[Data extracted from a collection]
= = =
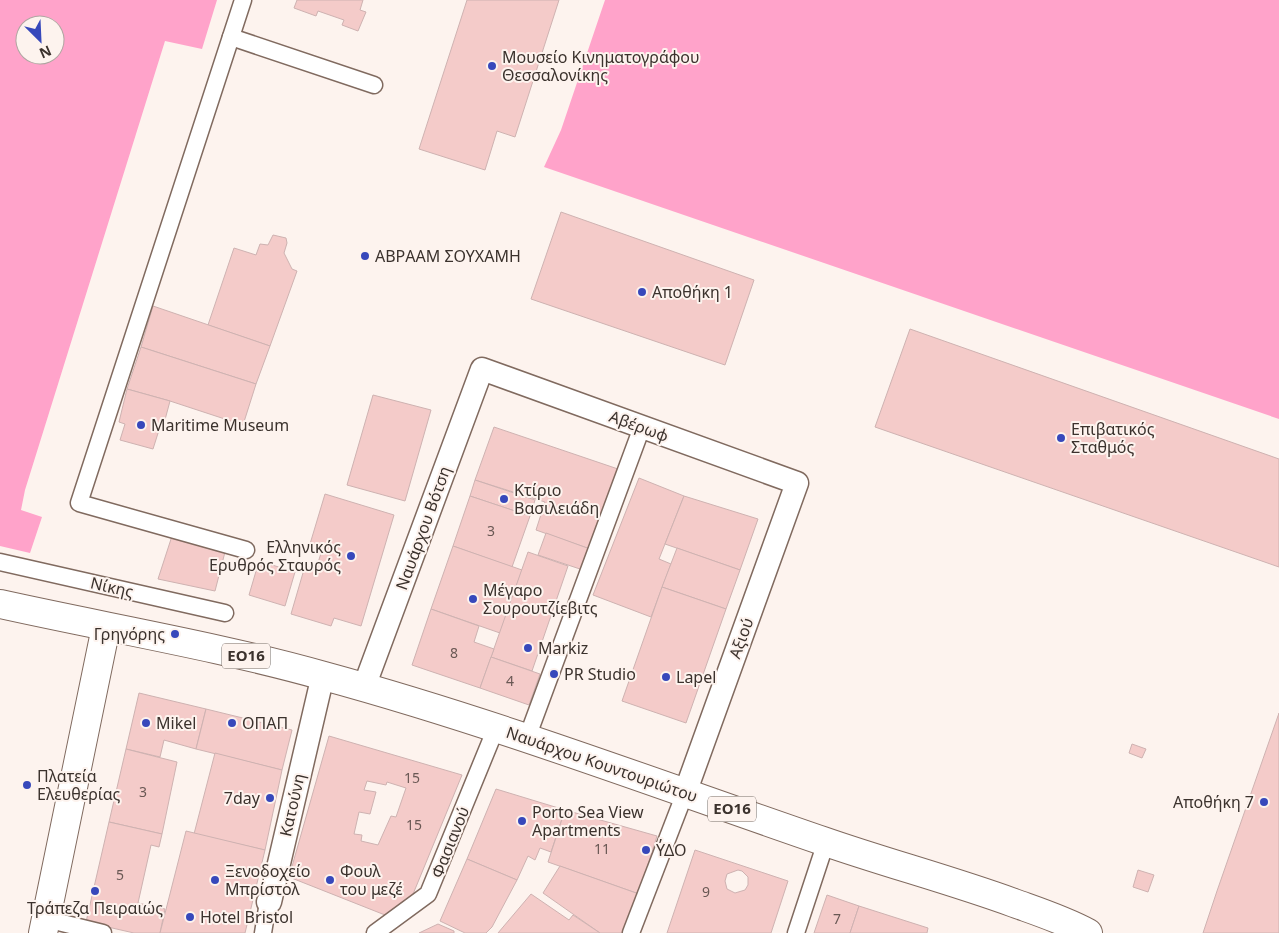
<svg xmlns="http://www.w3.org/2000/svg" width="1279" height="933" font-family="'Noto Sans',sans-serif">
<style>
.water{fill:#ffa3ca;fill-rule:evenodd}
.building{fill:#f4cbc9;stroke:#ceb2b1;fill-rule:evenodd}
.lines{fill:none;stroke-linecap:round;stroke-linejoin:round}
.pedestrian-casing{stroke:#806a5f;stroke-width:19}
.minor-casing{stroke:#806a5f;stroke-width:25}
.secondary-casing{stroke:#806a5f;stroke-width:30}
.primary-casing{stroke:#806a5f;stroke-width:30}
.pedestrian{stroke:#fff;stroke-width:16}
.minor{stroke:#fff;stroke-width:22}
.secondary{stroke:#fff;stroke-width:28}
.primary{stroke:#fff;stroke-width:28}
.poi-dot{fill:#3748bb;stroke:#fdf3ee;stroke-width:2}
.labels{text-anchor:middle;stroke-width:4;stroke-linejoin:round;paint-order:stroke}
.number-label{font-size:14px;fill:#695854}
.shield{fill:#fdf3ee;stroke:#756c67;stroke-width:1}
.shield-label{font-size:15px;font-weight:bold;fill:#3b322d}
.poi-label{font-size:16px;fill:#3b322d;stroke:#fdf3ee;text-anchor:start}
.street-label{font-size:16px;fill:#3b322d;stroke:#fdf3ee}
</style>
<rect width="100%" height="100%" fill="#fdf3ee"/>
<g class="water">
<path d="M0,0H217L202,49L165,41L25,490L21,510L42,517L30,553L0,546ZM25,25H55V55H25Z"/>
<path d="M605,0H1279V419L544,167L561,130Z"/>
</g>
<g class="building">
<path d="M297,0H363L360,10L366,12L358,31L342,25L344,20L318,11L316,16L294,8Z"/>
<path d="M467,0H559L515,137L497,131L485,170L419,149Z"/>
<path d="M561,212L754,280L725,365L531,299Z"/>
<path d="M273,235L286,238L287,243L284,253L292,269L297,271L270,346L208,325L234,248L256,255L260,244L268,245Z"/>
<path d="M153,306L270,346L256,384L141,347Z"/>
<path d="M910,329L1279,459V567L875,427Z"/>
<path d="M141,347L256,384L243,425L170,401L127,389Z"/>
<path d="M127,389L170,401L162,431L159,430L153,449L120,440L125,424L119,422Z"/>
<path d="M373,395L431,410L405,501L347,485Z"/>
<path d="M494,427L618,469L590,549L536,530L545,502L475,480Z"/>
<path d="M639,478L684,496L659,559L671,564L651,617L593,595Z"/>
<path d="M475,480L535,500L530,516L470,496Z"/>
<path d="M325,494L394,515L361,626L334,618L331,626L291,614L305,566L316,569L323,547L310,544Z"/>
<path d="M470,496L530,516L512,567L453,546Z"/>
<path d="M684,496L758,519L740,570L665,544Z"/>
<path d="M546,533L590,549L583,570L538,555Z"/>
<path d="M172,536L225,552L215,591L158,579Z"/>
<path d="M453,546L522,570L500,633L431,609Z"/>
<path d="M677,548L740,570L726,609L662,587Z"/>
<path d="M528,552L568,566L532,671L491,657Z"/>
<path d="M259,561L295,572L285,606L249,595Z"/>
<path d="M662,587L726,609L686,723L622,701Z"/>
<path d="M431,609L479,626L474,642L494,649L480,688L412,665Z"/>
<path d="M491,657L540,674L529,705L480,688Z"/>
<path d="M139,693L206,709L196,749L164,740L160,757L126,749Z"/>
<path d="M206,709L292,730L282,770L196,749Z"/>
<path d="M1279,713V933H1203L1217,891Z"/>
<path d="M329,736L462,775L411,899L385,915L289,877ZM367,781L386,785L387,782L406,788L396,817L391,816L378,845L361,841L362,835L354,834L359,812L370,814L376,792L364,790Z"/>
<path d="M1132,744L1146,749L1142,758L1129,753Z"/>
<path d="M126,749L177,762L162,834L109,822Z"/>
<path d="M215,753L282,770L265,850L194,834Z"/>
<path d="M496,789L565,810L551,852L540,848L535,860L528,856L517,880L467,859Z"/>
<path d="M565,810L657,836L639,894L548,862Z"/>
<path d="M109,822L162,834L159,847L151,845L138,903L165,909L160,933H134L86,922Z"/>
<path d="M186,831L265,850L245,933H160Z"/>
<path d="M695,850L788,881L771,933H667ZM738,870L742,871L748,877V885L745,890L735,893L727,889L725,881L727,874Z"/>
<path d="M467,859L517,880L492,927L486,933H465L440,921Z"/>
<path d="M560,866L639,894L623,933H600L543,893Z"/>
<path d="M1138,870L1154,875L1148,892L1133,887Z"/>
<path d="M531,894L569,920L573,915L600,933H498Z"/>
<path d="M827,895L859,906L850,933H814Z"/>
<path d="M859,906L928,928L927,933H850Z"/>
<path d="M438,924L454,931V933H419Z"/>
</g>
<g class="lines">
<defs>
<g id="pedestrian">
<path d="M243,0L79,503L246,550"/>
<path d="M231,37L374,85"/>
<path d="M0,562L225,613"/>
<path d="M527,738L642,427"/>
<path d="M46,919L103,933"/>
<path d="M263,933L268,902"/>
<path d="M375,933L428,894L496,728"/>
<path d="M631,933L685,793"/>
<path d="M796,933L826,842"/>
</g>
<g id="minor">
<path d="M364,687L482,369L797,483L685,793"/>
<path d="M268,902H270L323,675"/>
</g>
<path id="secondary" d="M43,933L106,627"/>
<path id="primary" d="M0,604C108,628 217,646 324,676C493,722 657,784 823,841C886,863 951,880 1014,903C1039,912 1064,920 1088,933"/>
</defs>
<use href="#pedestrian" class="pedestrian-casing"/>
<use href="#minor" class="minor-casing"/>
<use href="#secondary" class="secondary-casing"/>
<use href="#primary" class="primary-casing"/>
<use href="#pedestrian" class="pedestrian"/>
<use href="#minor" class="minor"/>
<use href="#secondary" class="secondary"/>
<use href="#primary" class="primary"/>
</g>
<g class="poi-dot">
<circle cx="492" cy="66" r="5"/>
<circle cx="365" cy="256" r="5"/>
<circle cx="642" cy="292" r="5"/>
<circle cx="141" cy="425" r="5"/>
<circle cx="1061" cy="438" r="5"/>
<circle cx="504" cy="499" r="5"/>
<circle cx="351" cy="556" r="5"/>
<circle cx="473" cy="599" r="5"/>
<circle cx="175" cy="634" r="5"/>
<circle cx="528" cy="648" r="5"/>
<circle cx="554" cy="674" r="5"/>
<circle cx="666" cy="677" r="5"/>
<circle cx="146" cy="723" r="5"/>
<circle cx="232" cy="723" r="5"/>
<circle cx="27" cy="785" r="5"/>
<circle cx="270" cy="798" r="5"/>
<circle cx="1264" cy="802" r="5"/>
<circle cx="522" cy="821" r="5"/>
<circle cx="646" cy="850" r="5"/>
<circle cx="215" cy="880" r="5"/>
<circle cx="330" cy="880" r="5"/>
<circle cx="95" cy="891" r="5"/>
<circle cx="190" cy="917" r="5"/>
</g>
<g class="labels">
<g class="number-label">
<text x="491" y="536">3</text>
<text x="454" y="658">8</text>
<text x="510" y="686">4</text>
<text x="412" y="783">15</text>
<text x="143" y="797">3</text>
<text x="414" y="830">15</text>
<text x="602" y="854">11</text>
<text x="120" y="880">5</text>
<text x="706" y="897">9</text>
<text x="837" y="924">7</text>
</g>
<g class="shield">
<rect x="222" y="643.5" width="48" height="25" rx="4"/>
<rect x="708" y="796.5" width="48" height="25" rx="4"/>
</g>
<g class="shield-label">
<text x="246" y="661">ΕΟ16</text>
<text x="732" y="814">ΕΟ16</text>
</g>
<g class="poi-label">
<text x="502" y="63">Μουσείο Κινηματογράφου<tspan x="502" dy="18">Θεσσαλονίκης</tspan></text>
<text x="375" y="262">ΑΒΡΑΑΜ ΣΟΥΧΑΜΗ</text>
<text x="652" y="298">Αποθήκη 1</text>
<text x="151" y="431">Maritime Museum</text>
<text x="1071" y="435">Επιβατικός<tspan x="1071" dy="18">Σταθμός</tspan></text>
<text x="514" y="496">Κτίριο<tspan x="514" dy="18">Βασιλειάδη</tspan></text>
<text x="341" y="553" text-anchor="end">Ελληνικός<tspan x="341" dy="18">Ερυθρός Σταυρός</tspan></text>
<text x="483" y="596">Μέγαρο<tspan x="483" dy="18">Σουρουτζίεβιτς</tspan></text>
<text x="165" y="640" text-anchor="end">Γρηγόρης</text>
<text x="538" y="654">Markiz</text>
<text x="564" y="680">PR Studio</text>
<text x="676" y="683">Lapel</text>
<text x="156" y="729">Mikel</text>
<text x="242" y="729">ΟΠΑΠ</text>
<text x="37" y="782">Πλατεία<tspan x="37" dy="18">Ελευθερίας</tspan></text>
<text x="260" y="804" text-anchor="end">7day</text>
<text x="1254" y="808" text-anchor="end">Αποθήκη 7</text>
<text x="532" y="818">Porto Sea View<tspan x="532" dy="18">Apartments</tspan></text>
<text x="656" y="856">Υ̓ΔΟ</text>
<text x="225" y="877">Ξενοδοχείο<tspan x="225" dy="18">Μπρίστολ</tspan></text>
<text x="340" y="877">Φουλ<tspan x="340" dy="18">του μεζέ</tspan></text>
<text x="95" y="914" text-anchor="middle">Τράπεζα Πειραιώς</text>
<text x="200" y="923">Hotel Bristol</text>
</g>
<g class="street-label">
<text transform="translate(639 426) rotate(20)" y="6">Αβέρωφ</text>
<text transform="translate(423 528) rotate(-70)" y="6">Ναυάρχου Βότση</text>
<text transform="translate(112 587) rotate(13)" y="6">Νίκης</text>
<text transform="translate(741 638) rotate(-70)" y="6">Αξιού</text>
<text transform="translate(602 764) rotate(19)" y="6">Ναυάρχου Κουντουριώτου</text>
<text transform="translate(292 805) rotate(-77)" y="6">Κατούνη</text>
<text transform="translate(450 842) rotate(-68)" y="6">Φασιανού</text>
</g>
</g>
<g transform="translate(40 40) rotate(156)"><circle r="24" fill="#fdf3ee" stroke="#afa6a1"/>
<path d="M0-4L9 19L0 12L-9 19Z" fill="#3748bb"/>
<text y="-8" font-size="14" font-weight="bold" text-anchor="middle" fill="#3b322d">N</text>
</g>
</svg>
= = =
ABOUT THIS EXERCISE:
All lines above that hold the string "rule" should be copied.

RESPONSE TO THE TASK:
.water{fill:#ffa3ca;fill-rule:evenodd}
.building{fill:#f4cbc9;stroke:#ceb2b1;fill-rule:evenodd}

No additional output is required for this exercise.